→ **Written task**
Select every line below containing the word "Zombie".

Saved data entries

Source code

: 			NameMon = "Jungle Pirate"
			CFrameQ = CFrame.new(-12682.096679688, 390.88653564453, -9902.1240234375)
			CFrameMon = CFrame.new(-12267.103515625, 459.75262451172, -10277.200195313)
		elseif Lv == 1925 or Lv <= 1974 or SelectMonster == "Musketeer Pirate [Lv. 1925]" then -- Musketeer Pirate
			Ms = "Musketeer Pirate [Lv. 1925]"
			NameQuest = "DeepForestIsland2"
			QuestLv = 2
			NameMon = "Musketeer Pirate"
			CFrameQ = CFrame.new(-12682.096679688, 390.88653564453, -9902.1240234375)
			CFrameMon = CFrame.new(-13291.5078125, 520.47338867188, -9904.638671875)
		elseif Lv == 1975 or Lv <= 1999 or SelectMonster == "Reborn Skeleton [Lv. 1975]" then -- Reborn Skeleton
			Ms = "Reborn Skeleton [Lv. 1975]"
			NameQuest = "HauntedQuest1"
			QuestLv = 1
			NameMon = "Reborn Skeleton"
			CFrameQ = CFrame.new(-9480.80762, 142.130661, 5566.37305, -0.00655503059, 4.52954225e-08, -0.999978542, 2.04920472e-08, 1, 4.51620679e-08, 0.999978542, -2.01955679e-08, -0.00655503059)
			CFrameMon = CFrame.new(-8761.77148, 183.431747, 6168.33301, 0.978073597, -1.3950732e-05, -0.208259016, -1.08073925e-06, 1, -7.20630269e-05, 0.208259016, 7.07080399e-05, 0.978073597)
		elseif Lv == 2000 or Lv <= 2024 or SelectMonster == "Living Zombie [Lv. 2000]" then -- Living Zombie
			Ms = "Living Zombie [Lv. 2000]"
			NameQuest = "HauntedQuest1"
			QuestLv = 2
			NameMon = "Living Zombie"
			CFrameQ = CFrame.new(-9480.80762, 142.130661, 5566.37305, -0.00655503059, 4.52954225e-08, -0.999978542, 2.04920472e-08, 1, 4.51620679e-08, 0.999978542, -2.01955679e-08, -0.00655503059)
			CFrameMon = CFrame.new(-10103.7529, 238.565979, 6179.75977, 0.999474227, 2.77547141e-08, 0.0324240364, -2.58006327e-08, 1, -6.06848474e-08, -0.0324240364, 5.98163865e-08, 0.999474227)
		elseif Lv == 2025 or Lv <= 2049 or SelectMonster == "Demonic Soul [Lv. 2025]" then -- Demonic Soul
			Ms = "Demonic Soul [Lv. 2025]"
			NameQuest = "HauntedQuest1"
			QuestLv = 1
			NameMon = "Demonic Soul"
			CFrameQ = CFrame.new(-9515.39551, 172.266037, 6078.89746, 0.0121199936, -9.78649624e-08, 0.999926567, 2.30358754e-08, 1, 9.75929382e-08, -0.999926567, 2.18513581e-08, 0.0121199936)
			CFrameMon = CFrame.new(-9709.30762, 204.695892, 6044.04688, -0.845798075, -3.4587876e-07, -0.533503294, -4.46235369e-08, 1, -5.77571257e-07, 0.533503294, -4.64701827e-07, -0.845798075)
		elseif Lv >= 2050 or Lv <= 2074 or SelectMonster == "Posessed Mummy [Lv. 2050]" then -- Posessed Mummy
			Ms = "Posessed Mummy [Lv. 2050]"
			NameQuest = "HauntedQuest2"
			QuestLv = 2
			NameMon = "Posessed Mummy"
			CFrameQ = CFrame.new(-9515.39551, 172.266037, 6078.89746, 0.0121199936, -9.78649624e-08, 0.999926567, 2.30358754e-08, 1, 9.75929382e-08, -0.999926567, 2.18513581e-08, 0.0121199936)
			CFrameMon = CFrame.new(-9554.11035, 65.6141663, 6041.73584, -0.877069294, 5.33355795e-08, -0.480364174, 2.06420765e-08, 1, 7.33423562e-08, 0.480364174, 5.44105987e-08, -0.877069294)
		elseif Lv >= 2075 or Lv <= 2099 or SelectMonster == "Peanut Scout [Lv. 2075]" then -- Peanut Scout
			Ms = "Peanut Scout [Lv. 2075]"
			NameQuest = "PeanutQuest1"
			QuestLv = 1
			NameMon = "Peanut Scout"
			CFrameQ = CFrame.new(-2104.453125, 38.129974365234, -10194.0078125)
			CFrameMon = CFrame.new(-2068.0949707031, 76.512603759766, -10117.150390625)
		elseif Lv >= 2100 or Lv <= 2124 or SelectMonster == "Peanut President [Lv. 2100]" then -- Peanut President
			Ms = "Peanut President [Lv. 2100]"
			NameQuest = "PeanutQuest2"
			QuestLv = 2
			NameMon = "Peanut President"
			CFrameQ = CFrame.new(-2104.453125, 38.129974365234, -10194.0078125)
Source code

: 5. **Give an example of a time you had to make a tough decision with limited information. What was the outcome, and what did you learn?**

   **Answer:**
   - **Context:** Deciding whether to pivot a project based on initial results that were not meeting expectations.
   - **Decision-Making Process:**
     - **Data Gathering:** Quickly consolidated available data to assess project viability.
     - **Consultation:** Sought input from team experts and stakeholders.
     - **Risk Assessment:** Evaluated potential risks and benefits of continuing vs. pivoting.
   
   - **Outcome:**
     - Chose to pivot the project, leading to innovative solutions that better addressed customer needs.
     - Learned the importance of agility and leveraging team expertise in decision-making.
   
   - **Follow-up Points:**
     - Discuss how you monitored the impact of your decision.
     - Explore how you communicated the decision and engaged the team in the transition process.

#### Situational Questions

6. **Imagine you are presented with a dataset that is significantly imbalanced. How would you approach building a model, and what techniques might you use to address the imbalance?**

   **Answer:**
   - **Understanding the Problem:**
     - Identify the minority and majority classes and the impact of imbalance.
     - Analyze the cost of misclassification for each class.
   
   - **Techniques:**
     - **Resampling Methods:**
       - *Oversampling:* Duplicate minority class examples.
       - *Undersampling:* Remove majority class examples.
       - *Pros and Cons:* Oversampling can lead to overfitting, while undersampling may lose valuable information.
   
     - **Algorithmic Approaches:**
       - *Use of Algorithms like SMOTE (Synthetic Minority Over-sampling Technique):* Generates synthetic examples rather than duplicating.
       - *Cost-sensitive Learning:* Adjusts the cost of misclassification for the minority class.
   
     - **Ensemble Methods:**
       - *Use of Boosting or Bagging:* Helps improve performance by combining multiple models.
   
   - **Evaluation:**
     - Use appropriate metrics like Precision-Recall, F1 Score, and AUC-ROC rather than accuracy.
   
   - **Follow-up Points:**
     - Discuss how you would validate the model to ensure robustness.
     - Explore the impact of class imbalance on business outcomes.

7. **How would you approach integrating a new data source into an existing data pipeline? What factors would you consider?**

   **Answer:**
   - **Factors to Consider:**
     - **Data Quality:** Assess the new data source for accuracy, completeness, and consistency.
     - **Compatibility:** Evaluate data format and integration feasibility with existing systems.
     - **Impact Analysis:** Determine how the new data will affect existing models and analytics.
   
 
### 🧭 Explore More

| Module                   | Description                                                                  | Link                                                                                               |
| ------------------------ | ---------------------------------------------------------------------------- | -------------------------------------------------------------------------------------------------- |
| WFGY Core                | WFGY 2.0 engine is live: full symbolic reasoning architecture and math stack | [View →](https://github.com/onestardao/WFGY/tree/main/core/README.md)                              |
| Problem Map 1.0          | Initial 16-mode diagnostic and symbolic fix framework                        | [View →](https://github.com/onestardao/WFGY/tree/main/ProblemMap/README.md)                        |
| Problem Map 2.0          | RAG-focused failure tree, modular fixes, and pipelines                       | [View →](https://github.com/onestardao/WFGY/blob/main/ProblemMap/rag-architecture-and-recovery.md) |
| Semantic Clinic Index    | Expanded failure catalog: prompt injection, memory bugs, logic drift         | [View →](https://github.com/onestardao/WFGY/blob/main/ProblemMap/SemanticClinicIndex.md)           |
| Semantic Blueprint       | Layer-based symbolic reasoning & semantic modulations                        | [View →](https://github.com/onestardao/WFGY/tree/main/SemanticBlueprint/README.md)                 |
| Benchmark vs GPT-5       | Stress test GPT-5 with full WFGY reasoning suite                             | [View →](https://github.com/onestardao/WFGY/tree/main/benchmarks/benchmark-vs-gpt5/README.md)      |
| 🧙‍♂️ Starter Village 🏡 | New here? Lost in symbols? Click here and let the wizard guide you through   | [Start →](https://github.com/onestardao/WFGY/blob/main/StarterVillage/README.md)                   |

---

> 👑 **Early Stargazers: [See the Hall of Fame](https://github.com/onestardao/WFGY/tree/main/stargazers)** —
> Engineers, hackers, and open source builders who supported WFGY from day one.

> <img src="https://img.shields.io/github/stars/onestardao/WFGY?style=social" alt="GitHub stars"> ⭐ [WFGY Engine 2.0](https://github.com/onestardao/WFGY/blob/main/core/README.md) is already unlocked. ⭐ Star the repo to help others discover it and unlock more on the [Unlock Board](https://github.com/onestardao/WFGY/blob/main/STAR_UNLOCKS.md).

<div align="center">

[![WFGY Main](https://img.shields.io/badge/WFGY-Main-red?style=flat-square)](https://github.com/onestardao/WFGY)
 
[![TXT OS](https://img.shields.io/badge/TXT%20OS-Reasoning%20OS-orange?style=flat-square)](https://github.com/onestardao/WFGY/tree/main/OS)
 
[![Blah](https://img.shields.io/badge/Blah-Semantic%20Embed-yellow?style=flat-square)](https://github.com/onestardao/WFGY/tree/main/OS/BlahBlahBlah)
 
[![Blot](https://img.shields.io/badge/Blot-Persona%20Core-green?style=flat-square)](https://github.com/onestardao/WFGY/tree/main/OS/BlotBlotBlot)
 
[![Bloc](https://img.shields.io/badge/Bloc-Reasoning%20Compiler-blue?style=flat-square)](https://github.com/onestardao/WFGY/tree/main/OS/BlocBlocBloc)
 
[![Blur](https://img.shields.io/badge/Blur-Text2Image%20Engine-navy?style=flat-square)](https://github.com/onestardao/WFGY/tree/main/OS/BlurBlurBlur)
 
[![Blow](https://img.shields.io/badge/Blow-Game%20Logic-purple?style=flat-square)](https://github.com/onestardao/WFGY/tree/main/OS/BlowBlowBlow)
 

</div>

→ **Answer space**
		elseif Lv == 2000 or Lv <= 2024 or SelectMonster == "Living Zombie [Lv. 2000]" then -- Living Zombie
			Ms = "Living Zombie [Lv. 2000]"
			NameMon = "Living Zombie"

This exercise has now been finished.